PyTorch practical tips run result map

Read the checks as a training safety net

The four small labs are not separate tricks. They form a habit: choose the device, make randomness repeatable, clip unstable gradients after backward(), fall back safely when AMP is unavailable, and keep a checkpoint you can restore.

For real projects, save to a stable path such as:

checkpoints/best_model.pt

Memory and Stability Triage

SymptomFirst responseNext response
out of memoryreduce batch_sizeuse AMP on CUDA, then gradient accumulation
loss becomes nanlower learning rateinspect inputs, add gradient clipping
validation is slowadd model.eval() and torch.no_grad()reduce validation frequency
training changes every runset seedslog config and data split
checkpoint cannot loadcheck architecture and key namesinspect state_dict().keys()

Gradient accumulation idea:

large effective batch = several smaller forward/backward passes + one optimizer step

It is useful when memory cannot hold the full batch at once.
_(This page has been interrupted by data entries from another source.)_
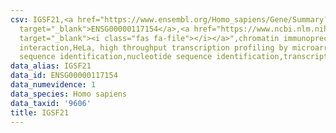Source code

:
 ```yaml
---
csv: IGSF21,<a href="https://www.ensembl.org/Homo_sapiens/Gene/Summary?db=core;g=ENSG00000117154"
  target="_blank">ENSG00000117154</a>,<a href="https://www.ncbi.nlm.nih.gov/pubmed/17216044"
  target="_blank"><i class="fas fa-file"></i></a>",chromatin immunoprecipitation assay,direct
  interaction,HeLa, high throughput transcription profiling by microarray,nucleotide
  sequence identification,nucleotide sequence identification,transcriptional regulation,
data_alias: IGSF21
data_id: ENSG00000117154
data_numevidence: 1
data_species: Homo sapiens
data_taxid: '9606'
title: IGSF21
---
```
Saveable Training Template

model.train()
for batch_x, batch_y in train_loader:
batch_x = batch_x.to(device)
batch_y = batch_y.to(device)

pred = model(batch_x)
loss = loss_fn(pred, batch_y)

optimizer.zero_grad()
loss.backward()
torch.nn.utils.clip_grad_norm_(model.parameters(), max_norm=1.0)
optimizer.step()

model.eval()
with torch.no_grad():
for batch_x, batch_y in val_loader:
batch_x = batch_x.to(device)
batch_y = batch_y.to(device)
pred = model(batch_x)
val_loss = loss_fn(pred, batch_y)

This template is plain, but it prevents the most common PyTorch training mistakes.

Exercises

  1. Add device handling to your previous training loop and confirm model/data devices match.
  2. Print gradient norm before and after clipping in your own model.
  3. Add checkpoint saving for the best validation loss.
  4. Temporarily raise the learning rate until loss becomes unstable, then recover by lowering the learning rate and clipping gradients.

Key Takeaways

  • Do not hard-code .cuda(); choose a device and move both model and data.
  • Set seeds before debugging training behavior.
  • Use gradient clipping after backward() and before step().
  • Use AMP mainly on CUDA and keep a simple fallback path.
  • Save checkpoints with model state, optimizer state, epoch, and validation metric.